Problem A: In the RVC dataset guide, what dataset length is recommended for beginners?
Problem B: Extend the RVC dataset guide past its final sentence.

Excerpt:
[Start of Attachment]

# Dataset & Isolation

Last update: November 16, 2025

# Introduction

In this massive guide it will be explained how to properly prepare a dataset to make a RVC model.
In the field of AI, it's the collection of data used to train an AI model. It contains examples of the inputs the model is expected to handle, along with the correct outputs.
In the context of RVC, it's an audio file that's given to RVC, containing the voice the model is going to replicate. It can be a speaking, singing voice drums, sound effects or noise.
The quality, variety & length of the dataset are the biggest determining factors for the final quality of the model. Let's explain Length and Variety.

# Length & Variety

For beginners we recommend sticking with a dataset length of 15 minutes of pure data not counting silence, or if you desire a natural sounding model go for 40+ minutes of dataset. Just remember quality over quantity.
Variety in your dataset is also important because without it RVC lacks the ability to generate diverse audio.

[End of Attachment]

Extracted data:
[Start of Attachment]

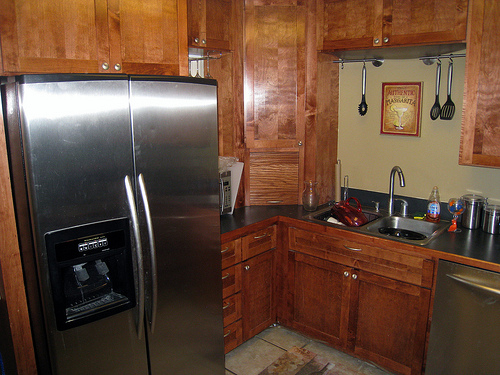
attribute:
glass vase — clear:
[298, 178, 318, 210]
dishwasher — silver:
[421, 256, 498, 374]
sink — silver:
[359, 162, 448, 247]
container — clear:
[422, 187, 445, 229]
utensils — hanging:
[333, 48, 463, 127]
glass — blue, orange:
[444, 193, 468, 236]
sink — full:
[316, 187, 446, 247]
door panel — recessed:
[2, 73, 152, 373]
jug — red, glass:
[332, 196, 368, 227]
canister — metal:
[482, 202, 496, 234]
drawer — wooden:
[289, 226, 434, 288]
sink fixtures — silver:
[370, 155, 412, 219]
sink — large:
[310, 163, 450, 243]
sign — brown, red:
[380, 85, 419, 138]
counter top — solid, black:
[220, 190, 498, 273]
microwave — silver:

[End of Attachment]

Exercise output A: 15 minutes of pure data, not counting silence.

Exercise output B:
Some things to increase the generalization abilities of RVC and increase the diversity in your dataset include:
- Removing repeated words. ( If you want you can be extreme you can do this and remove every single repeated word that's fine, but generally there is no need to do this. )
- Include speech in many ranges and pitches.
- Longer datasets.
- Expressive speech.

# Quality

A quality dataset is super important for RVC since without one RVC will struggle to make anything good or believable.

# `Here are some recommendations for a quality dataset.`

# ‎

# Clean vocals.

Ensure there isn't much background noise, reverb, overlapping voices, music, distortion, or small silences. Some quiet natural background noise is fine and won't ruin your model since the original pretrains for RVC were made with a noisy dataset, so RVC knows how to deal with noise. You'll learn more on cleaning vocals in the Vocal Isolation & Cleaning section below.
‎

# Audio quality.

The higher the audio quality, the better. If possible have it in a lossless format like WAV or FLAC, not a lossy one like MP3. No converting a MP3 to a FLAC or WAV won't remove the compression.
‎

# No harsh sibilance/popping.

Additionally, don't include harsh sibilance (loud "S" & "SH" pronunciation) or popping sounds (loud "P" sound)
- Robotic sibilances are due to your dataset being short or they are overfitted. You can fix this by making your dataset larger or by choosing an epoch where the sibilants aren't overfitted.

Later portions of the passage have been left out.